Nerdy tidbits from my life as a software engineer

Monday, July 27, 2009

The Importance Of Code Organization

If there is one thing I dislike about C#, it’s that it allows you to place definition statements where ever you want to.  While there is technically a similar freedom in C++, the nature of header files and visibility blocks encourages people to group, say, member variables and public methods together.  This encouragement is lost in C# because you have the freedom to scatter your member variables throughout your code files in any manner you want.

To me, this freedom promotes some bad habits which make it difficult to understand and navigate through a large program.  The reason is that if you scatter your member variables, properties, and methods around your source code in a random manner, it becomes difficult to figure out where they are.  The result is a large amount of wasted time as people hunt through your source code to find what they are looking for.

So I have one rule for anything I ever write: given the given fully qualified name of a class and it’s members, it should be immediately obvious to anybody where in your source code that member, property or method is defined.  Nobody should need to search for it.  Just from the namespace, they should be able to deduce – within a handful of clicks – where something is defined in your file structure.

For instance, say I have an int whose fully qualified namespace is:

int My.Program.DataTypes.SomeData.mID

If my solution contains two projects called My.Program and My.Program.DataTypes, I should expect to see the definition for mID in the My.Program.DataTypes project in a file called SomeData.cs.  Furthermore, I should expect to see the mID member variable defined in a particular section of SomeData.cs so that there is no need to hunt through the file to find it.

Any given class file can contain large numbers of member variables, properties, methods, event handlers, interface implementations, etc.  How would a random person know where in a given file a member variable is defined if you chose to scatter these definitions randomly throughout the source file?  In order to make it immediately obvious where to go to find a given member variable, I always group them together and – optionally – surround them with #region elements.  This way, if you open SomeData.cs and want to find the ID property, you can quickly browse to it by expanding the “Public Properties” region and scrolling down until you find it.  No search box necessary – it is obvious where the property is defined.

Why is this important?  Two reasons.  First, it makes your code more readable because things are laid out in an order that makes sense.  And second, because it saves a large amount of time and overhead.  The cost of searching for something in a large program is high enough that it should be avoided.  You should simply not have to search your code in order to discover where things are defined.

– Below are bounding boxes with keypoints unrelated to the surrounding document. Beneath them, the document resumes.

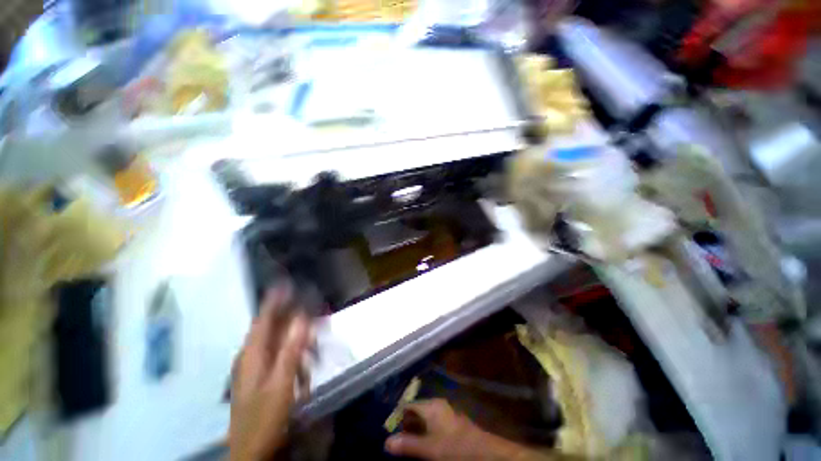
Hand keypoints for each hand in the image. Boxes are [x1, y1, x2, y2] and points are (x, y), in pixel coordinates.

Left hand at [229, 286, 312, 460]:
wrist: (252, 451)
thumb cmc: (264, 417)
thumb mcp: (280, 383)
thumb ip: (291, 349)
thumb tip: (303, 318)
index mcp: (252, 354)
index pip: (263, 318)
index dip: (274, 299)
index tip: (286, 282)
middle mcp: (251, 355)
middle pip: (272, 327)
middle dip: (292, 316)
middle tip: (314, 309)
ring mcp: (255, 367)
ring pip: (277, 341)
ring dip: (296, 337)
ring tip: (314, 342)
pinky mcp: (262, 376)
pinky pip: (280, 355)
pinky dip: (294, 353)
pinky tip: (304, 366)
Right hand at [385, 399, 550, 460]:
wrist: (486, 454)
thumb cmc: (457, 447)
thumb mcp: (430, 449)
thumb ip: (408, 445)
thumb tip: (386, 442)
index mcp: (431, 406)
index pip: (408, 406)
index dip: (397, 418)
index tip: (386, 432)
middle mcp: (437, 407)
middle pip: (415, 414)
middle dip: (404, 427)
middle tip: (393, 444)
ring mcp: (444, 416)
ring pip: (423, 423)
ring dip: (413, 434)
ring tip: (404, 449)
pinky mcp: (450, 427)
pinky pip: (431, 429)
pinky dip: (423, 437)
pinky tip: (420, 449)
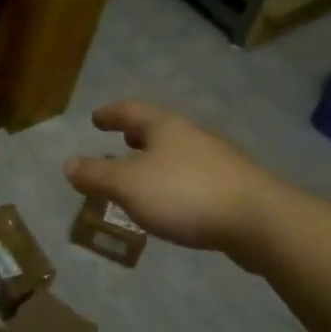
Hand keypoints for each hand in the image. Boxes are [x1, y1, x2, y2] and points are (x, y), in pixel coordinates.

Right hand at [65, 101, 285, 260]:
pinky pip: (195, 175)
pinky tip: (174, 202)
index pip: (131, 110)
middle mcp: (192, 134)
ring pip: (179, 151)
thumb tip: (69, 164)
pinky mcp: (236, 186)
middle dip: (138, 134)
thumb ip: (97, 175)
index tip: (96, 118)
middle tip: (121, 139)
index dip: (111, 114)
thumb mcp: (129, 185)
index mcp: (165, 126)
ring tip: (143, 175)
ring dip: (158, 159)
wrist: (262, 221)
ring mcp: (218, 159)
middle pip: (159, 128)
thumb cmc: (186, 194)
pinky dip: (176, 181)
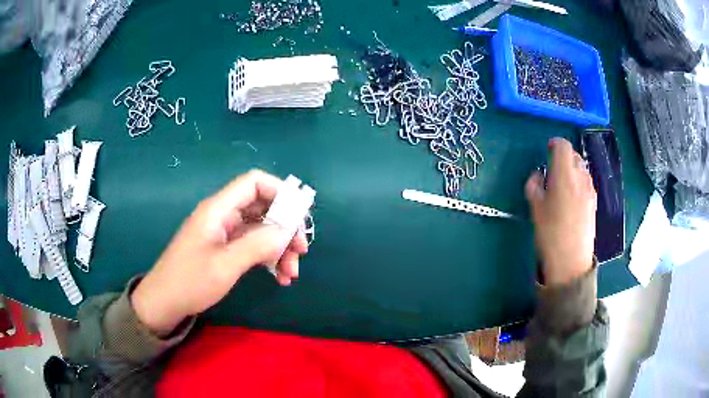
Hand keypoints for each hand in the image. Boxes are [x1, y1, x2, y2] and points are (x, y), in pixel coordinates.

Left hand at [132, 170, 307, 335]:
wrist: (164, 303)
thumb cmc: (190, 282)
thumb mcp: (225, 265)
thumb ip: (258, 245)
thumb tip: (287, 231)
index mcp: (219, 209)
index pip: (254, 182)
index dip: (280, 191)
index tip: (300, 216)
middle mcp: (223, 215)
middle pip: (263, 207)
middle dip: (285, 227)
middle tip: (301, 251)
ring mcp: (224, 233)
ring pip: (261, 229)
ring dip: (280, 248)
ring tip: (291, 273)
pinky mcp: (225, 249)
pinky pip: (253, 246)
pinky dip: (269, 258)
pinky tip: (279, 277)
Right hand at [525, 138, 596, 285]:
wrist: (571, 259)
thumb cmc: (550, 233)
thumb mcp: (535, 208)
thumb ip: (534, 185)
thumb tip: (539, 176)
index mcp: (564, 174)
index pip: (563, 146)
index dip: (555, 144)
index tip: (548, 151)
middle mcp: (580, 177)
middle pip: (574, 154)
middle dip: (564, 156)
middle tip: (553, 169)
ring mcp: (590, 189)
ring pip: (582, 168)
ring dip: (572, 169)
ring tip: (563, 185)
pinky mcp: (594, 201)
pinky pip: (586, 182)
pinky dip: (579, 181)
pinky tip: (572, 198)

This is also my principle complaint about public inner classes.  The problem with inner classes is that it is not clear where they are just from looking at their full-qualified name.  For instance, I would expect:

var myObject = new My.Program.ObjectModel.SomeObject
to reside in a project called My.Program, within a folder called ObjectModel, in a file called SomeObject.cs.  But if SomeObject is an inner class of ObjectModel, it is not clear from looking at the name of the class where it’s code is defined because it’s not obvious whether ObjectModel is a class or a namespace.  When things get super inner-nested, this entanglement becomes even more confusing.
(Inner classes also prevent you from leveraging using statements to reduce long-winded class names, which in turn makes your code less readable because it becomes cluttered with lots of unnecessary scoping)
It is easy to write code in an organized manner.  Simply put new source files in locations that correspond with their namespace and define your members, properties and methods in the same sections of your code files.  That’s not too hard, is it?  It is much harder to take a program that was not written this way and separate things out into locations that are logical.  And it is even harder to understand a project where everything is defined in scattered, unorganized source files. 
So my advice is to do it right the first time.  Avoid future headaches from the start, make it easy for other engineers to collaborate with you, and reduce the overhead required to alter your work.  It’s a quick investment that continues paying dividends long after you’ve moved onto something else.